**RECORDS FOR PROCESSING**
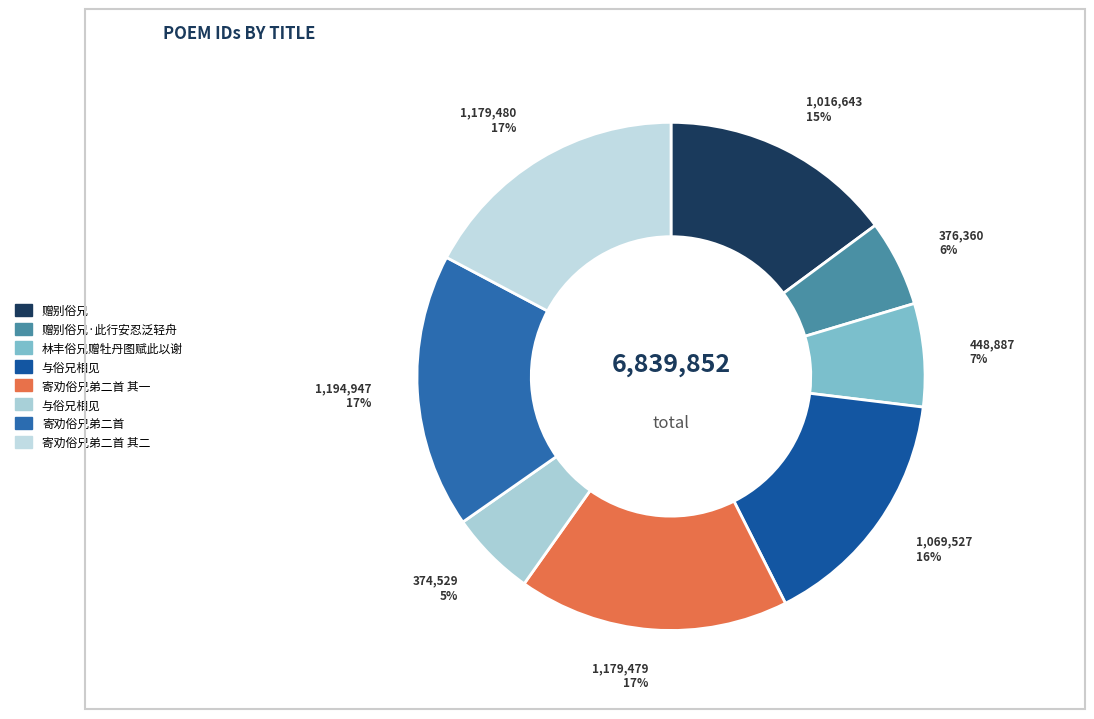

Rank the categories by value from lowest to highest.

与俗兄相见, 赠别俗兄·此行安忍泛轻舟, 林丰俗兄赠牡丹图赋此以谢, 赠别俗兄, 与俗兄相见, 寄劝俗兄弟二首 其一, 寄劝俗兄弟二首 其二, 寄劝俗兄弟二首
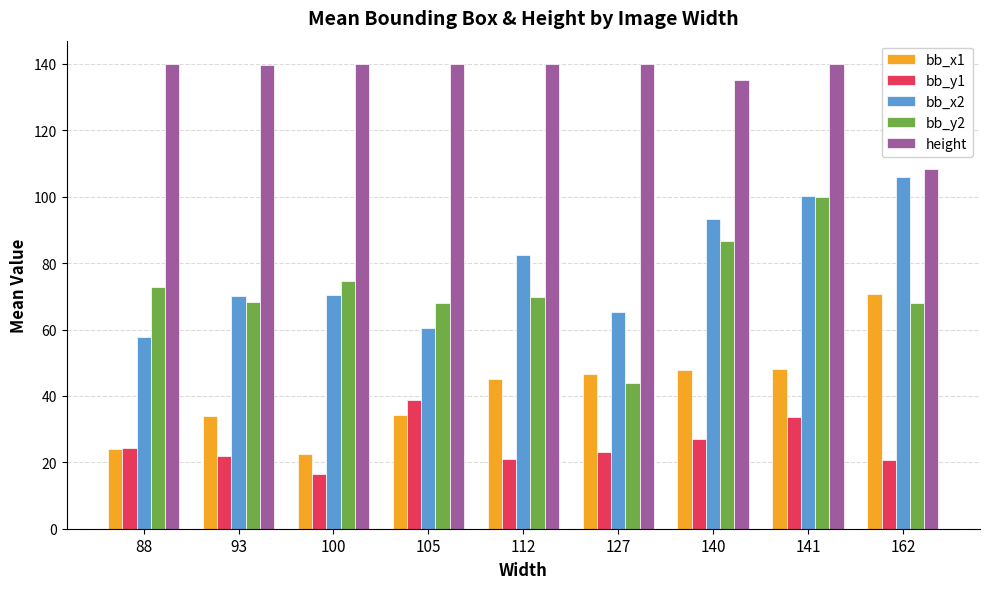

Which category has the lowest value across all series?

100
---
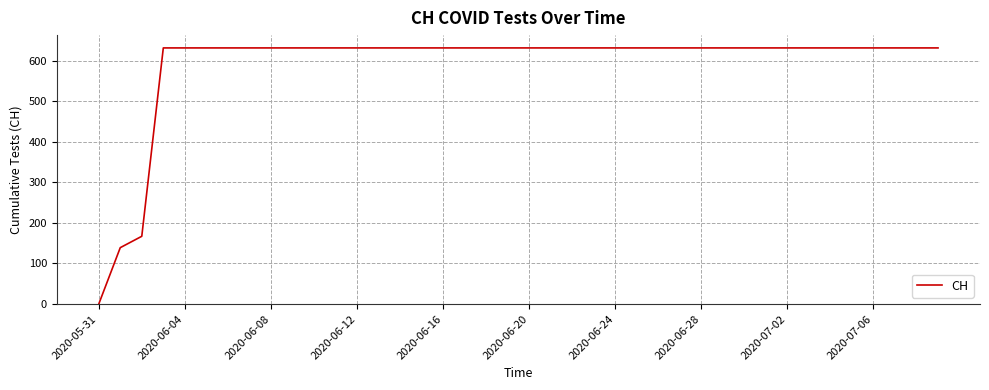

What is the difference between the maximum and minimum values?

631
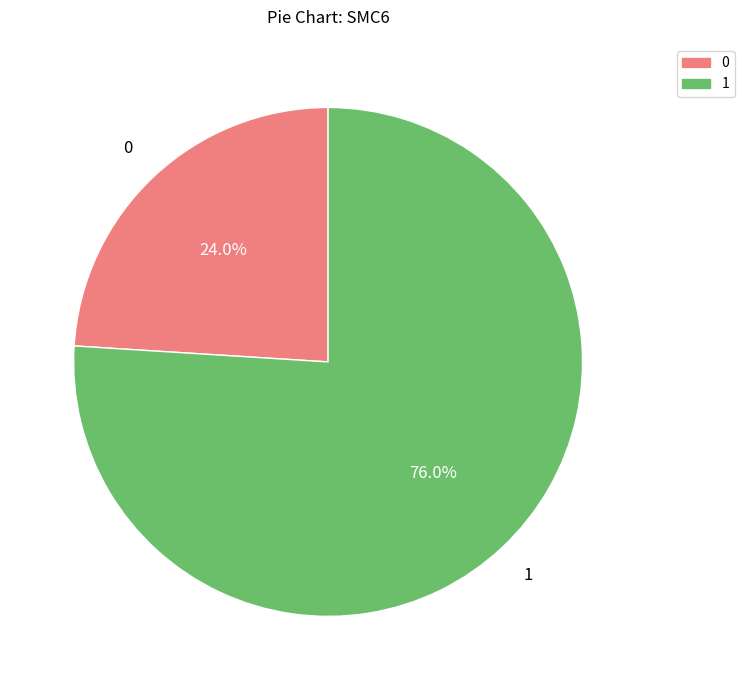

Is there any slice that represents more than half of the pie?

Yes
* * *
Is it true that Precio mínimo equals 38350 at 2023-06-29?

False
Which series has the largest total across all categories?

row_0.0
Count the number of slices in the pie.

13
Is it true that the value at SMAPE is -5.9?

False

**DIRECTIONS FOR THIS TASK**
Can you copy the lines from the one containing "Rank the categories" through the one containing "Which category has", inclusive, word for word and without the pictures?

**RESPONSE TO THIS EXERCISE**
Rank the categories by value from lowest to highest.

与俗兄相见, 赠别俗兄·此行安忍泛轻舟, 林丰俗兄赠牡丹图赋此以谢, 赠别俗兄, 与俗兄相见, 寄劝俗兄弟二首 其一, 寄劝俗兄弟二首 其二, 寄劝俗兄弟二首

Which category has the lowest value across all series?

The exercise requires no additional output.